Asysyariah
Asysyariah

gadai, mahalnya amanah di tengah umat

12 tahun yang lalu
baca 3 menit
Gadai, Mahalnya Amanah Di Tengah Umat

السلام عليكم ورحمة الله و بركاته

Amanah kian pudar di zaman sekarang. Utang piutang demikian sering terjadi, demikian sering pula ada pihak-pihak yang terzalimi. Banyak orang yang berutang lantas mangkir dari kewajibanmembayar. Amanah memang mudah diucapkan, namun sulit kala dipraktikkan.

Di zaman yang kejujuran dan sikap amanah menjadi barang mahal, banyak muamalah utang piutang yang menuntut adanya jaminan/agunan untuk memberikan rasa aman bagi pemberi utang (kreditor). Menjadikan suatu barang yang mempunyai nilai harta dalam pandangan syariat sebagai jaminan utang, yang memungkinkan untuk mengambil seluruh atau sebagian utang dari jaminan tersebut, itulah yang disebut gadai (ar-rahn).

Gadai sendiri pernah dipraktikkan oleh Rasulullah Shalallahu ‘alaihi wasallam. Kepada seorang Yahudi, Rasulullah Shalallahu ‘alaihi wasallam menggadaikan baju perangnya demi membeli sedikit gandum. Tidak berarti Rasulullah Shalallahu ‘alaihi wasallam tidak dipercaya jika “sekadar” utang tanpa agunan. Namun, perbuatan Rasulullah Shalallahu ‘alaihi wasallam ini mengandung hikmah yang besar.

Tidak hanya sebagai dalil yang memberi keabsahan praktik gadai, namun menunjukkan itikad baik beliau sekaligus kesederhanaan seorang pemimpin umat. Kondisi prihatin dan serba kekurangan yang semestinya dicontoh oleh kita semua, terutama para pemimpin atau pejabat pemerintahan.

Sudah mafhum, tabiat manusia adalah suka menzalimi sesama. Oleh karena itu, Islam pun memagari setiap muamalah (transaksi) dengan aturan-aturan yang indah agar manusia melakukan muamalah secara benar, tidak memakan harta orang lain dengan cara yang batil. Islam mensyariatkan ar-rahn untuk kemaslahatan bersama dan masyarakat secara luas.

Dengan gadai, orang yang menggadaikan/pemberi gadai (ar-rahin) tertutupi kebutuhannya tanpa harus kehilangan harta miliknya.

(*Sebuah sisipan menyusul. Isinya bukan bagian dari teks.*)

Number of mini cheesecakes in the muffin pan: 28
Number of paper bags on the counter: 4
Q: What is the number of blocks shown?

Adapun pemberi utang/pemegang gadai (al-murtahin), selain mendapat ketenangan dan rasa aman atas haknya, dia juga mendapatkan keuntungan syar’i apabila memang ia niatkan untuk mencari pahala dari Allah Subhanahu wata’ala.

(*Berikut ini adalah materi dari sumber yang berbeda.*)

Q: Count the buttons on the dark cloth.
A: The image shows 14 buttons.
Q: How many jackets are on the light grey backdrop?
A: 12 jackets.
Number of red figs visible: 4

Adapun kemaslahatan yang dirasakan masyarakat, yaitu memperluas interaksi, saling memberikan kecintaan dan kasih sayang di antara mereka, serta menjauhkan masyarakat dari praktik bunga yang tidak wajar, ijon, dan praktik riba lainnya.

Gadai, pada asalnya mengikuti (bersifat accessoir) akad (perjanjian) pokoknya berupa utang piutang. Ketika terjadi perjanjian utang piutang, barang/objek gadai (marhun) harus diserahterimakan oleh ar-rahin kepada al-murtahin sejak dilangsungkannya akad. Serah terima (qabdh) ini bahkan menjadi syarat mutlak (inbezitstelling) dari gadai. Dengan serah terima tersebut, agunan akan berada di bawah kekuasaan (secara fisik) al-murtahin.

Namun, agunan dalam syariat gadai adalah amanat, hanya berfungsi sebagai jaminan utang pihak yang menggadai. Murtahin dalam hal ini hanya mempunyai hak kebendaan, tidak boleh memanfaatkan atau menyalahgunakan barang gadai. Dengan kata lain, fungsi marhun adalah untuk menjaga kepercayaan setiap pihak, sehingga murtahin meyakini bahwa rahin beritikad baik untuk mengembalikan pinjamannya.

Penjualan objek gadai (baik dengan cara lelang maupun lainnya) hanyalah upaya terakhir yang dilakukan apabila ada rahin yang wanprestasi (hingga batas waktu yang telah ditetapkan rahin masih belum melunasi pinjamannya).

Alhasil, Islam sangat menjaga agar transaksi gadai benar-benar tidak merugikan salah satu pihak, dengan melarang bunga gadai, mencegah timbulnya biaya-biaya yang tidak disebutkan dalam akad awal, dan sebagainya. Akad gadai pun dilarang mengandung syarat fasid, seperti murtahin mensyaratkan barang jaminan dapat dimanfaatkan tanpa batas. Islam benar-benar menyeimbangkan hak dan kewajiban secara indah di tengah mahalnya sifat amanah di tengah umat.